# WORK REQUEST
Among the records, how many lines contain "isbn"? Only the number is needed.

# Data excerpts
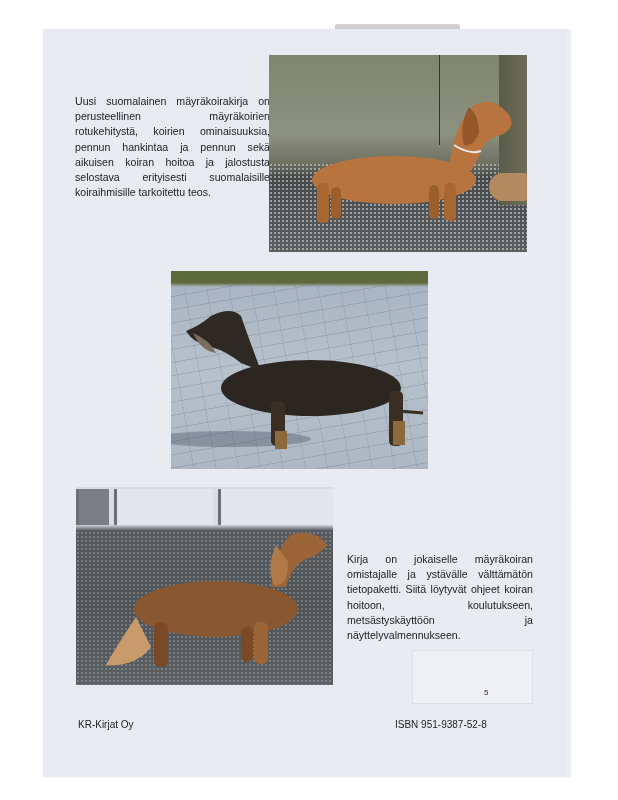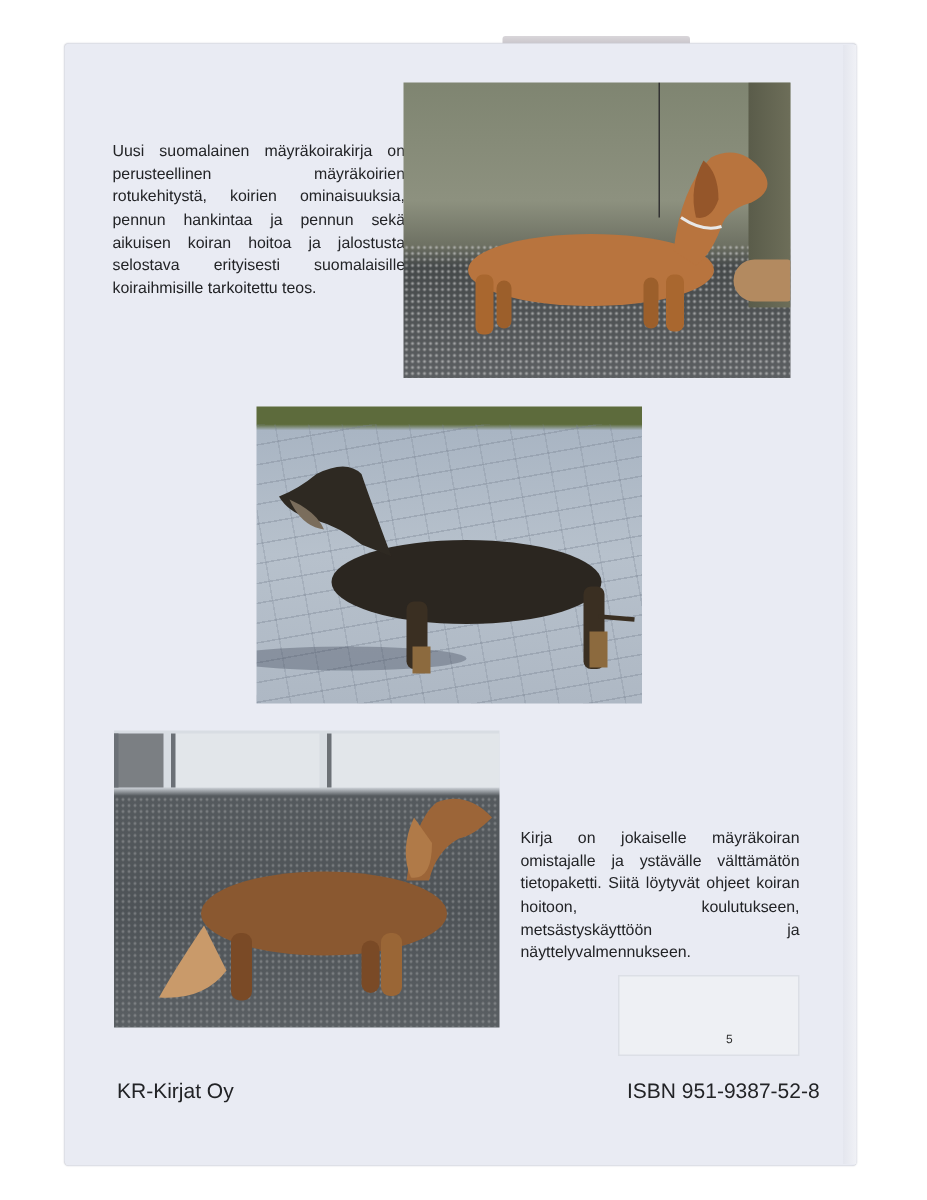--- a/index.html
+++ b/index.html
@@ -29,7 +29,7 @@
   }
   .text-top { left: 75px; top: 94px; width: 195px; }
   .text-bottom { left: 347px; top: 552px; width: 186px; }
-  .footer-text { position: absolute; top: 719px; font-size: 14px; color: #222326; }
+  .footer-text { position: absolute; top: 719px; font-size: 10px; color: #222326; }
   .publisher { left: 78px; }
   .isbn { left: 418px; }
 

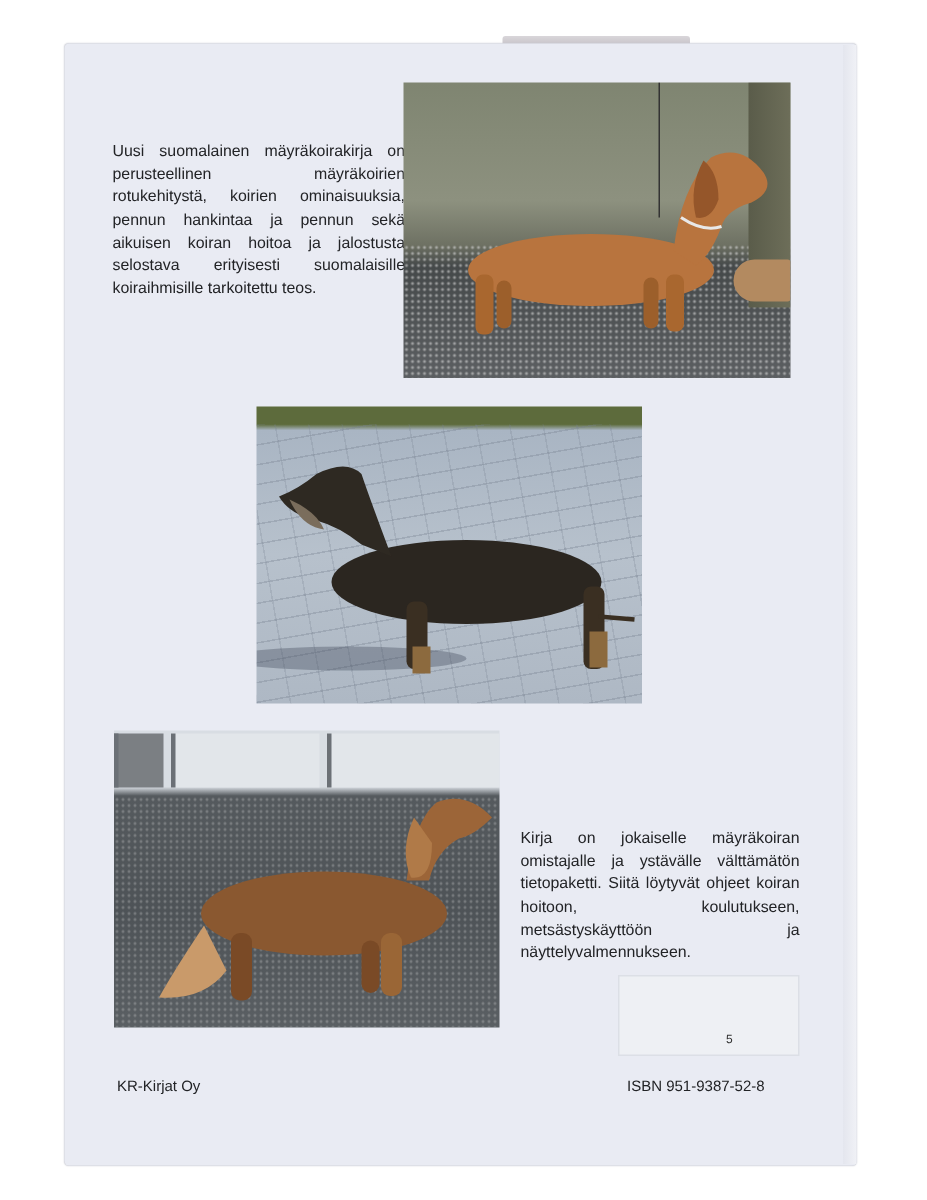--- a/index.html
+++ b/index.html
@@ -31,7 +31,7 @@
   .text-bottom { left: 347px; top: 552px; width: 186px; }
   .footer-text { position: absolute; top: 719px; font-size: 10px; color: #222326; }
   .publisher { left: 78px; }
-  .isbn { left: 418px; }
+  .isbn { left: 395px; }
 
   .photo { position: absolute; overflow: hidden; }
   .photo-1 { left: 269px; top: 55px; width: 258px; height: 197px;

# TASK RESPONSE
3